Can somebody give me hint to solve the following problem: Let $Y1,Y2,Y3, \ldots$ be a sequence of positive i.i.d. random variables with $0 < E[\ln Y_i]=\gamma<\infty$. Define the sequence ${X_n,n=1,2,3,...}$ as\begin{equation} X_n=(Y_1 Y_2 Y_3 \cdots Y_{n-1}Y_n)^{\frac{1}{n}}, \qquad \textrm{ for }n=1,2,3,\cdots. \end{equation}show that $X_n \xrightarrow{p} e^{\gamma}$.

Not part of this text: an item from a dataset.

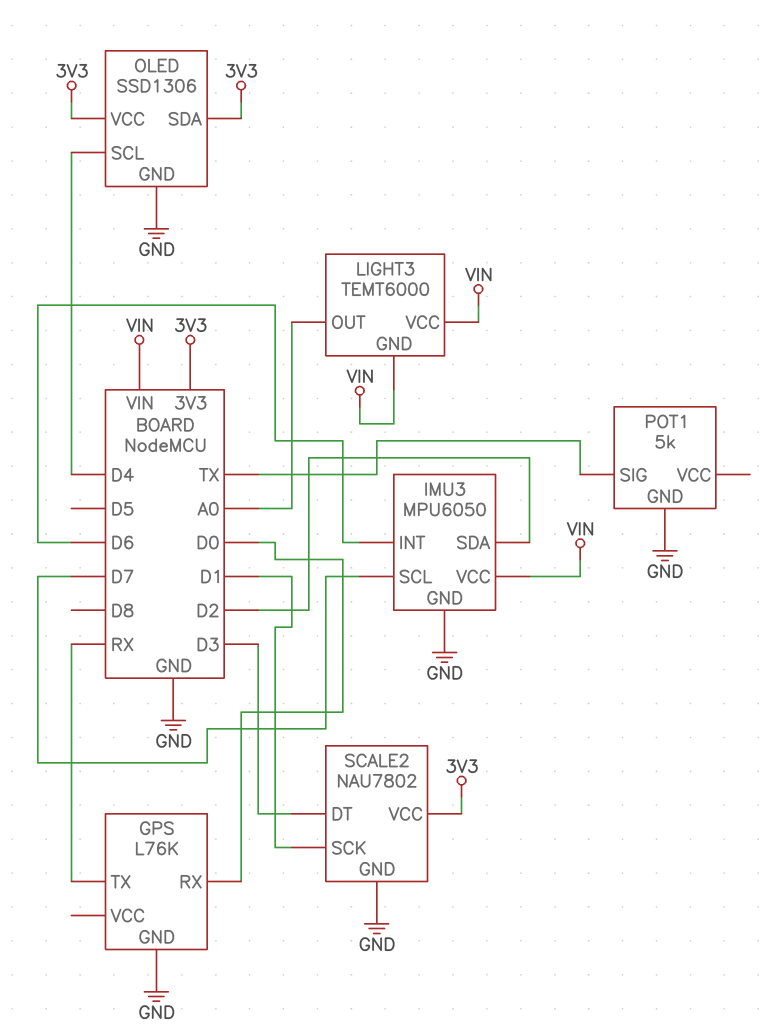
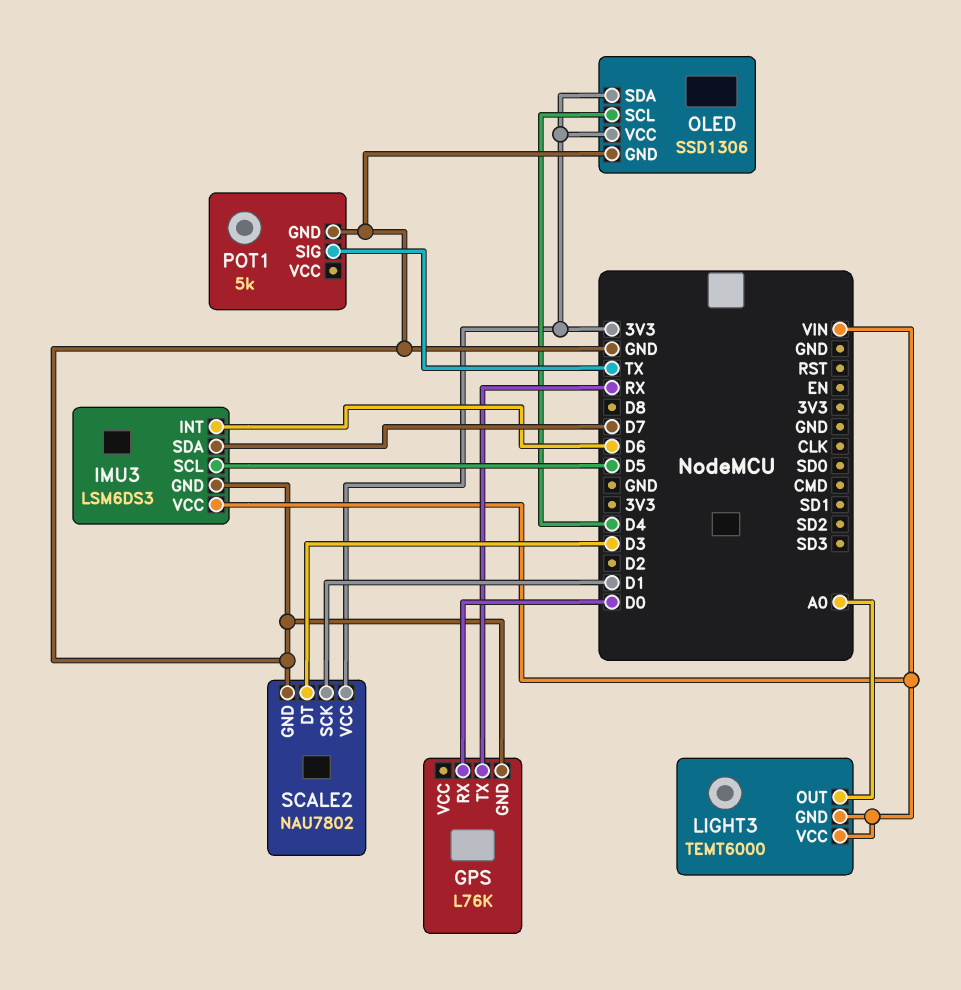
IMU3: MPU6050 -> LSM6DS3
IMU3 pin SCL: D7 -> D5
IMU3 pin SDA: D2 -> D7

My attempt: By continuous mapping theorem, $X_n \xrightarrow{p} e^{\gamma} \implies Z_n = \ln X_n \xrightarrow{p} \gamma$. Now,
$P(|Z_n-\gamma|) \geq \epsilon ) \leq \frac{Var(Z_n)}{\epsilon^2}$, by Chebyshev's ineqality. The question is: How to bound the variance?
The weak law of large numbers implies $\frac{1}{n} \sum_{i=1}^n \ln Y_i \overset{p}{\to} \gamma$. The continuous mapping theorem then implies $X_n = e^{\frac{1}{n} \sum_{i=1}^n \ln Y_i} \overset{p}{\to} e^\gamma$. The weak law of large numbers does not require that the variance of $\ln Y_i$ is finite.